| EXERCISE DESCRIPTION |
Only the lines holding "Created" are wanted. Copy every one from the records below.

>>

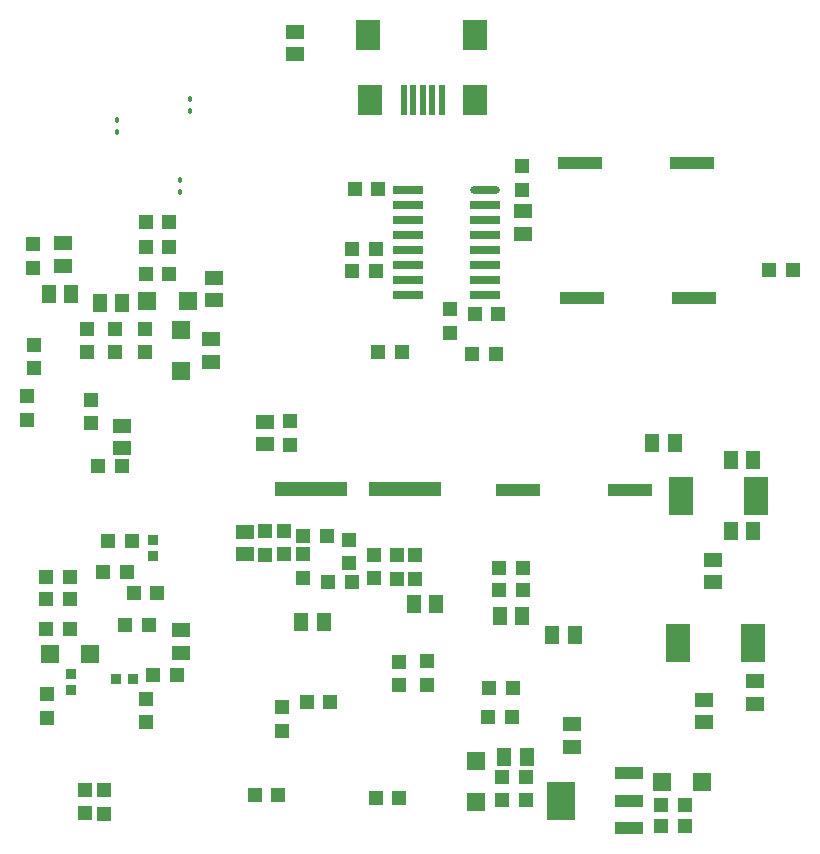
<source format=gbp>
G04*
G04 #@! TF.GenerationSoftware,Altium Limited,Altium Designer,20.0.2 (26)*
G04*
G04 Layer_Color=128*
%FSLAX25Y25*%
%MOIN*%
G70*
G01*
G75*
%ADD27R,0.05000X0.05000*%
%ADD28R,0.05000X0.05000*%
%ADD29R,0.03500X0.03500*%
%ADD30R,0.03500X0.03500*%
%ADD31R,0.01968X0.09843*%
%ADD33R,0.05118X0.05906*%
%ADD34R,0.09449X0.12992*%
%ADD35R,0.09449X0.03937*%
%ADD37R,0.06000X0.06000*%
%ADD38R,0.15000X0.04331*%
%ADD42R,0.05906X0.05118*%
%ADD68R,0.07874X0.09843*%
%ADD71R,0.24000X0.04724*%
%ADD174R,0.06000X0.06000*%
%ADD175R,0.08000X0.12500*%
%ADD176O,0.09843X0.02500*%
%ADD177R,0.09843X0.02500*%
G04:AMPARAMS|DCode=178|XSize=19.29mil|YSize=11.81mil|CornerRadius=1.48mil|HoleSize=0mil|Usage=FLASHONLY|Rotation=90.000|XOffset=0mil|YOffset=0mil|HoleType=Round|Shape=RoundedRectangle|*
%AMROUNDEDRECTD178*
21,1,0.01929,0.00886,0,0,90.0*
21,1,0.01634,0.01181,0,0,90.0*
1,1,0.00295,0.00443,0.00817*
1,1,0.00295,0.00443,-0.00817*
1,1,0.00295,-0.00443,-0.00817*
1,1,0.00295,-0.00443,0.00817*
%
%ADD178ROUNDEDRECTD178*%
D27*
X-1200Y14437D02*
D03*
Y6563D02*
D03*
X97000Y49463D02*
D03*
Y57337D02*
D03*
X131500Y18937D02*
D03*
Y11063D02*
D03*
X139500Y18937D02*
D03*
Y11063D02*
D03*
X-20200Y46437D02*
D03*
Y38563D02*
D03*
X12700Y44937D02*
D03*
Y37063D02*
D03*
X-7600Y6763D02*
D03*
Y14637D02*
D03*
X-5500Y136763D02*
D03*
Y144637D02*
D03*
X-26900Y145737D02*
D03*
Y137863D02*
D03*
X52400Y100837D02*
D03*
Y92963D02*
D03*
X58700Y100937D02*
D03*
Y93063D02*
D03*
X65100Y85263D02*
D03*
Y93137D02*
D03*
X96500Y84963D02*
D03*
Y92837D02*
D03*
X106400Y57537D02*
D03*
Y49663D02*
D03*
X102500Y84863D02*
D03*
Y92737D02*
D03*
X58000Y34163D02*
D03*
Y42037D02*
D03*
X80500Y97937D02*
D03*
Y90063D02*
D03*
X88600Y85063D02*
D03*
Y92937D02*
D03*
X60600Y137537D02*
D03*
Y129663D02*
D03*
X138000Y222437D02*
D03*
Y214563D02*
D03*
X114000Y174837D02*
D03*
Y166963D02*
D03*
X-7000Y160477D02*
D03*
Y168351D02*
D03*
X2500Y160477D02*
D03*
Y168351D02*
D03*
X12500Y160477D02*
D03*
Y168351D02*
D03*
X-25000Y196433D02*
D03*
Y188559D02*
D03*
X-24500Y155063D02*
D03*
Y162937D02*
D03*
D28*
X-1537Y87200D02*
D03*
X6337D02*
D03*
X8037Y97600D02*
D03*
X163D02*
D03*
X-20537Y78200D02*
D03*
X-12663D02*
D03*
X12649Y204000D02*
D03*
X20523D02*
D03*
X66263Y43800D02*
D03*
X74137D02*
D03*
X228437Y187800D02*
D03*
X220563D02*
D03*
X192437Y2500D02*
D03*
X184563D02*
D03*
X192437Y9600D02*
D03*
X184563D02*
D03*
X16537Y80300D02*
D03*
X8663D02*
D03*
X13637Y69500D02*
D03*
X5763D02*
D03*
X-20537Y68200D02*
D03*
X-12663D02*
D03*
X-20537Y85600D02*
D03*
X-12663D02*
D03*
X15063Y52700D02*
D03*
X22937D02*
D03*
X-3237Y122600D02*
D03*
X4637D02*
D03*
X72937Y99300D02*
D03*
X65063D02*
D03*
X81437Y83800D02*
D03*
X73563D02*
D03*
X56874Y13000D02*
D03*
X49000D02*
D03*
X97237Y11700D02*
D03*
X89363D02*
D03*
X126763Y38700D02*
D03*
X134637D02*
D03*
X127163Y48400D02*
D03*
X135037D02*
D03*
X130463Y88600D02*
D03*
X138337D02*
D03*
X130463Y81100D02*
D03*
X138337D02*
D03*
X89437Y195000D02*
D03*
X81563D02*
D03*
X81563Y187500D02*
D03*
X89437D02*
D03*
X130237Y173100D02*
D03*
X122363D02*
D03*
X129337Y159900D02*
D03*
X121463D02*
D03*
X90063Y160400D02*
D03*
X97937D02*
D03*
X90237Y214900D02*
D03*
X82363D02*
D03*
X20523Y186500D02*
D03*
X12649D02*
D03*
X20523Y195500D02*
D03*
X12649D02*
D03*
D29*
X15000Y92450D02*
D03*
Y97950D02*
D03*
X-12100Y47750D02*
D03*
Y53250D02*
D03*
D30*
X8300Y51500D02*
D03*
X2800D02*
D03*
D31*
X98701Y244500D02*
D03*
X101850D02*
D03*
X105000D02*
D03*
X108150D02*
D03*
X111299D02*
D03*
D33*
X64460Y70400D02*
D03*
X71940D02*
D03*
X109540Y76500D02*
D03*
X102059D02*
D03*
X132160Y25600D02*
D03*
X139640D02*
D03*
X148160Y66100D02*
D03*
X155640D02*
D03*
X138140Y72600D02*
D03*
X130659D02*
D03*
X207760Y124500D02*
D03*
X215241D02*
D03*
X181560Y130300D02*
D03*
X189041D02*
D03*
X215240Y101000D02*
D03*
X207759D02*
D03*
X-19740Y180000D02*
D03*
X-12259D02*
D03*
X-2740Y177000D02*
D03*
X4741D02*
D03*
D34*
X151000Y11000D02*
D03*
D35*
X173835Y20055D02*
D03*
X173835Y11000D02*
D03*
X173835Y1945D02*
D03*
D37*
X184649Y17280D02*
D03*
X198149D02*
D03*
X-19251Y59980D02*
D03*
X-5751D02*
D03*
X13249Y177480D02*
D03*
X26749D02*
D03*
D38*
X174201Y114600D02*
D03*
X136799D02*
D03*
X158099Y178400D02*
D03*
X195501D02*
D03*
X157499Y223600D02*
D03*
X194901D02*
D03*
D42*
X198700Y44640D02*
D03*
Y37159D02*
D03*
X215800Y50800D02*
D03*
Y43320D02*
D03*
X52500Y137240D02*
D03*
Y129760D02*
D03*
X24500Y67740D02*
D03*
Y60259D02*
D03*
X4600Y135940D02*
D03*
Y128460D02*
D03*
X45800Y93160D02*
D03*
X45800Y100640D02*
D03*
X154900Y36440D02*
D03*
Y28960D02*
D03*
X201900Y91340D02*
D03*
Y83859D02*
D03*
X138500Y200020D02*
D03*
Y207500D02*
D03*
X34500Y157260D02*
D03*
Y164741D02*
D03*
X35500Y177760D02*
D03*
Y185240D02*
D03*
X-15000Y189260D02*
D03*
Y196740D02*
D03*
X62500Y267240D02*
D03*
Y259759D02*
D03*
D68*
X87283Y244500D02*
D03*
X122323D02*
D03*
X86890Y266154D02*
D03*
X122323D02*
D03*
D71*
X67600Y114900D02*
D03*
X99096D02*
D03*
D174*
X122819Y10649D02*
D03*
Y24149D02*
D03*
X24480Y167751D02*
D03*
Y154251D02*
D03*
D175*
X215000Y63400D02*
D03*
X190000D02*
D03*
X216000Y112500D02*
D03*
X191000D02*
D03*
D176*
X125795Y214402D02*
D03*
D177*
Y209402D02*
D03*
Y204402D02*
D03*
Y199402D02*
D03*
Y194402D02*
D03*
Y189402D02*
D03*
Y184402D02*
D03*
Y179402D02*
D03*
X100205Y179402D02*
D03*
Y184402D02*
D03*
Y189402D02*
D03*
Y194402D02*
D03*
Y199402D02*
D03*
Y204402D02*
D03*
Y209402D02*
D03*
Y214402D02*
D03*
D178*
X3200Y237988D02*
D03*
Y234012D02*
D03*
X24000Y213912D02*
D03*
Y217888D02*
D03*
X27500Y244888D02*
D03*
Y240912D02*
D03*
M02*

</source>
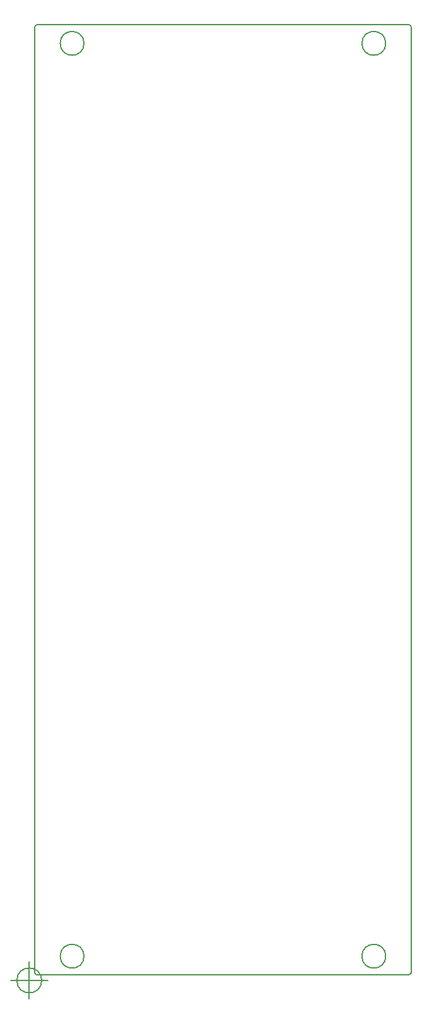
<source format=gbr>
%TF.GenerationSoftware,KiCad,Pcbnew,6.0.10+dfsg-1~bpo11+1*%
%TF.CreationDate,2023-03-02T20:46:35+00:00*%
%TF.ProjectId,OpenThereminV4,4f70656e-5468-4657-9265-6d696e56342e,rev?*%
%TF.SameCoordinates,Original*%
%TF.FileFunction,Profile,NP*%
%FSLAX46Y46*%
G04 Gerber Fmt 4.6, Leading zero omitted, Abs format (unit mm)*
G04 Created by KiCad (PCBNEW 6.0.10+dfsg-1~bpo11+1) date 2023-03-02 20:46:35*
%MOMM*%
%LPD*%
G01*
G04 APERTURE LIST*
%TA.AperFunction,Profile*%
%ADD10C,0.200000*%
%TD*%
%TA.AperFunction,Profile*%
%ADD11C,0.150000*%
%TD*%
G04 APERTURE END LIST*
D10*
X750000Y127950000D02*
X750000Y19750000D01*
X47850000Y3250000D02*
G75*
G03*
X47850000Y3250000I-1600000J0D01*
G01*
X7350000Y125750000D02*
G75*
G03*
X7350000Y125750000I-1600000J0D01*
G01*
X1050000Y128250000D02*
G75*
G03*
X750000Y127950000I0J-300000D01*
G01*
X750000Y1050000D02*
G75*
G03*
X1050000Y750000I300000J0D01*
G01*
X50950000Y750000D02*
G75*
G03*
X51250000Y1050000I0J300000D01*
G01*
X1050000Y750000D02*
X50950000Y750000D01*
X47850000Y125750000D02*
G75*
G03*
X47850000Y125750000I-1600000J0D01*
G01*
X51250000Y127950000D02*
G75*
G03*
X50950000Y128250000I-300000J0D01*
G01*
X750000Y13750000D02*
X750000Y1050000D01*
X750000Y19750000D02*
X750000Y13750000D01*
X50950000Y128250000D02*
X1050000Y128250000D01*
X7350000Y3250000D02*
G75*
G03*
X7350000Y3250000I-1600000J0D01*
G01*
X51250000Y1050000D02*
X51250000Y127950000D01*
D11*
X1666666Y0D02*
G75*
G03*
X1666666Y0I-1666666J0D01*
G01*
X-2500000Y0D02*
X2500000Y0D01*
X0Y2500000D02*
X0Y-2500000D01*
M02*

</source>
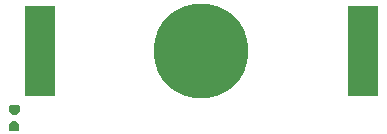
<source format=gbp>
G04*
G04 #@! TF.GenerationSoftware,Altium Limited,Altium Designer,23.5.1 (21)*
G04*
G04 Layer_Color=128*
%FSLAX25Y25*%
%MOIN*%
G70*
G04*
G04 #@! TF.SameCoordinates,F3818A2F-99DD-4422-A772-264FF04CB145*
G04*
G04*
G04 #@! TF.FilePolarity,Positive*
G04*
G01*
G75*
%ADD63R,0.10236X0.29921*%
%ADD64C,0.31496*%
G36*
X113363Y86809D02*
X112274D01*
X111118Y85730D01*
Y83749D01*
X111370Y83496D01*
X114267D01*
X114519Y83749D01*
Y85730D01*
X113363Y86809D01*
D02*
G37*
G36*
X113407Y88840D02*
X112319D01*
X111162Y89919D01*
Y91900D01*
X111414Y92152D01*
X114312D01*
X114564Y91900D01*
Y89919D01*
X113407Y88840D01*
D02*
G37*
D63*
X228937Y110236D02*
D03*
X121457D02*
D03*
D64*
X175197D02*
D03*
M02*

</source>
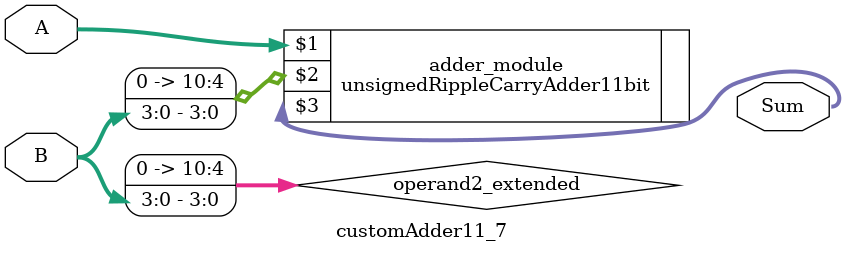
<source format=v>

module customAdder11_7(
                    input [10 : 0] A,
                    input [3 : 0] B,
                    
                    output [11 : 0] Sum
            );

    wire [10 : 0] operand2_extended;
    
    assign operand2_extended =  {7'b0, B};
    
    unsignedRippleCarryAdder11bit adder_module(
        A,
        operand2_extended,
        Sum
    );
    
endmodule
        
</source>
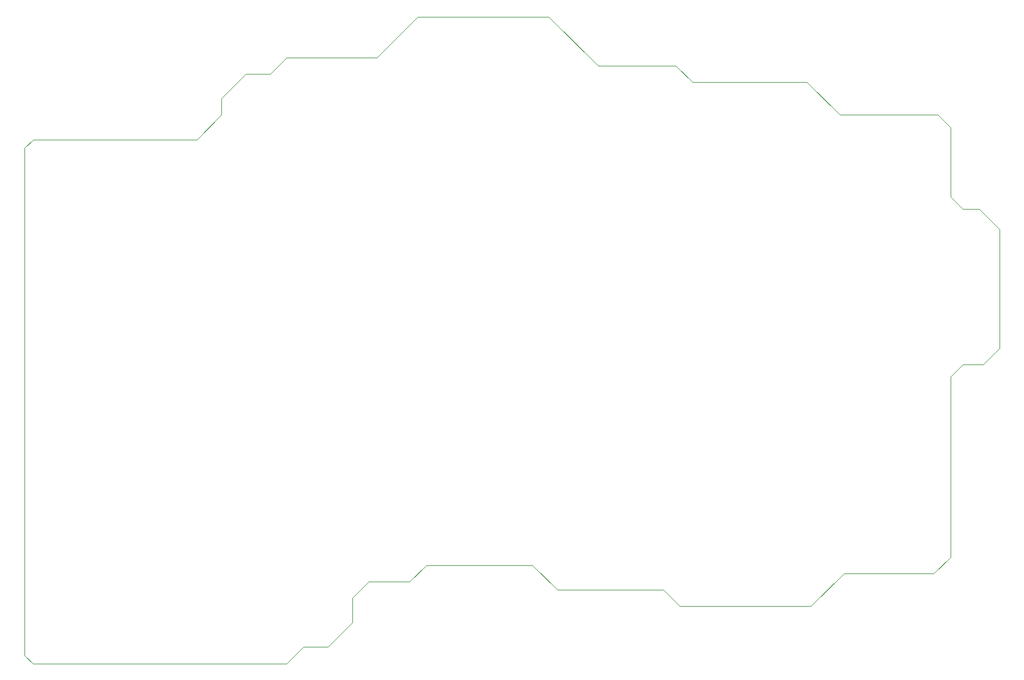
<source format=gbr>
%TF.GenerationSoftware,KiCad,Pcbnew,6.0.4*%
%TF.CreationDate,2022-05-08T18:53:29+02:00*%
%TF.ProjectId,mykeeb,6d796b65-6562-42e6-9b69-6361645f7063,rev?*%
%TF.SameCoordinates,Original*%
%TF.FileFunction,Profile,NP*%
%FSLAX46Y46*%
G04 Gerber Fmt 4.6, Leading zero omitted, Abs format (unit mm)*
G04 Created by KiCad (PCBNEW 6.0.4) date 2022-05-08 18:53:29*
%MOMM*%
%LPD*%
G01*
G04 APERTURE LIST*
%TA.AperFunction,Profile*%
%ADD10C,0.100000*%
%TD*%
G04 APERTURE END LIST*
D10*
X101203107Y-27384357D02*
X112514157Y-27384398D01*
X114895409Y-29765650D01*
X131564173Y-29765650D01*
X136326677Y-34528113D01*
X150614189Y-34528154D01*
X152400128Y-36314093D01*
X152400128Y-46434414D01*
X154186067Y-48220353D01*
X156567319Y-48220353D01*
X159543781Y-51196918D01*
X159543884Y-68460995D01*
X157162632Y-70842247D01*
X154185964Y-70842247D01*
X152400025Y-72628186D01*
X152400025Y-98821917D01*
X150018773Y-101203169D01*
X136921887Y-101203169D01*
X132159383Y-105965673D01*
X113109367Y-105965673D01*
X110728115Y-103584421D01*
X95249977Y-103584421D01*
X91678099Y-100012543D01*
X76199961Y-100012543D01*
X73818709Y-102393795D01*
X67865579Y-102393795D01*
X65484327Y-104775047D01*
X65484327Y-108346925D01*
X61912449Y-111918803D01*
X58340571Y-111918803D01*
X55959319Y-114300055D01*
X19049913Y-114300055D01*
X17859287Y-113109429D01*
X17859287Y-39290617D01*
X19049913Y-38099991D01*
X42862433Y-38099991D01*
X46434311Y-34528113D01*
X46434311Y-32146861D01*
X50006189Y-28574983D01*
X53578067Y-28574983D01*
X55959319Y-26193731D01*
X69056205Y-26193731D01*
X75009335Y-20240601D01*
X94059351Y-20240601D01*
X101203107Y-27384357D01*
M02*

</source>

<<

| FINISHED TASK |
G04 Created by KiCad (PCBNEW 6.0.10+dfsg-1~bpo11+1) date 2023-03-02 20:46:35*
G04 Created by KiCad (PCBNEW 6.0.4) date 2022-05-08 18:53:29*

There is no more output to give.